I would argue that Mr. Smith should not have had to apply to CC in the summer of 2009. There was no need to trouble Smith with this matter while he was in combat. CC should have “deemed” that Smith had applied. It could have considered his qualifications based on his record, and offered him the federal position. If upon his return from active duty Smith had declined the offer that would not have been a major problem for CC. In this case, however, that argument is moot and unnecessary, because Smith did in fact submit a proper and timely application from Iraq.
DOD entities must be model employers in USERRA compliance.
USERRA’s very first section expresses the “sense of Congress that the Federal Government should be a model employer in carrying out the provisions of this chapter.” 38 U.S.C. 4301(b). As a component of the Department of Defense (DOD), CC should especially strive for “model employer” status, because DOD is the principal beneficiary of USERRA.
Through its National Committee for Employer Support of the Guard and Reserve (ESGR), DOD is the principal proponent of the “gospel of employer support”—that civilian employers (federal, state, local, and private sector) should go above and beyond the requirements of USERRA in supporting employees who are National Guard or Reserve members. “Do as I say and not as I do” has always been a losing argument. It is essential that all DOD organizations, including CC, comply with USERRA willingly and cheerfully. Moreover, let the record reflect that the mission of CC is to administer theReserve Officers Training Corps.

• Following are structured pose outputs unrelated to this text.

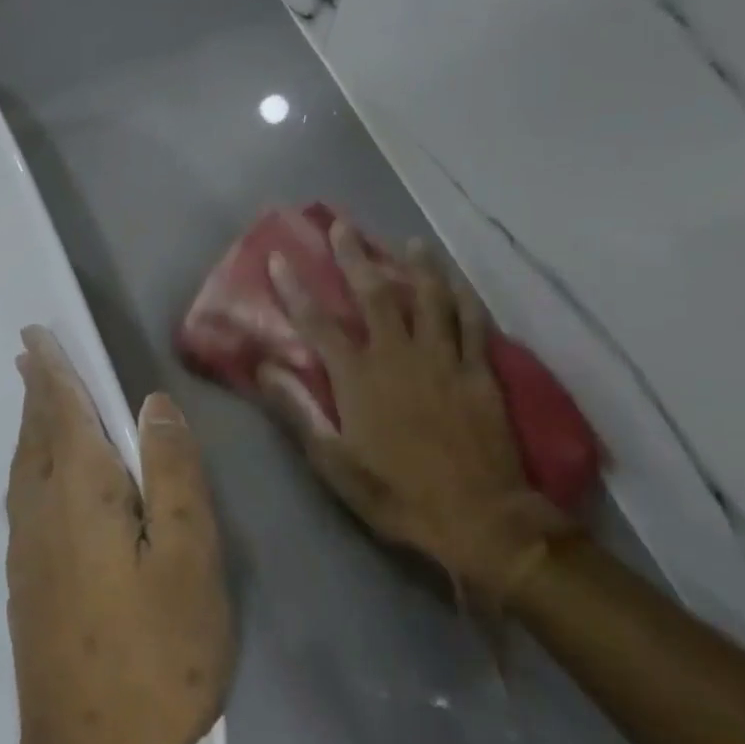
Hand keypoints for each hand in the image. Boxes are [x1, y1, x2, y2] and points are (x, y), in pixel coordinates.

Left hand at [3, 326, 232, 743]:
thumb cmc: (155, 659)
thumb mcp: (190, 562)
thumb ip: (172, 475)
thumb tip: (151, 403)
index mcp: (81, 495)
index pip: (63, 412)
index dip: (53, 370)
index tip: (35, 335)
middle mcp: (41, 512)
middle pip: (36, 433)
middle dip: (35, 389)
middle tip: (28, 353)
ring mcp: (26, 551)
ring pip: (24, 465)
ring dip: (29, 424)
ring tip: (34, 399)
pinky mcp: (24, 583)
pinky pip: (22, 496)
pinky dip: (29, 462)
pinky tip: (38, 475)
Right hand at [262, 221, 572, 602]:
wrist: (478, 518)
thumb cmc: (396, 493)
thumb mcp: (333, 463)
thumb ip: (298, 412)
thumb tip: (264, 369)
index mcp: (359, 378)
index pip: (318, 323)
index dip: (296, 289)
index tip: (280, 258)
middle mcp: (398, 356)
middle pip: (374, 294)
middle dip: (354, 256)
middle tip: (342, 225)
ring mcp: (443, 360)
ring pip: (429, 298)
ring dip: (416, 265)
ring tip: (407, 240)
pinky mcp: (479, 371)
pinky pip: (472, 323)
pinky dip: (464, 297)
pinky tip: (457, 280)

 Under these circumstances, one can argue that CC is the “successor in interest” to COMTEK and inherited COMTEK’s reemployment obligations, with respect to COMTEK employees like Smith who were away from their COMTEK jobs for military service at the time CC terminated the COMTEK contract and offered COMTEK employees the opportunity to apply for CC civil service positions. In the Smith case, we need not make that argument, because Smith did in fact make a proper and timely application for a CC position in the summer of 2009, despite the fact that he was on active duty in Iraq at the time. A stronger argument for Smith is that CC violated section 4311(a) of USERRA by rejecting his 2009 employment application.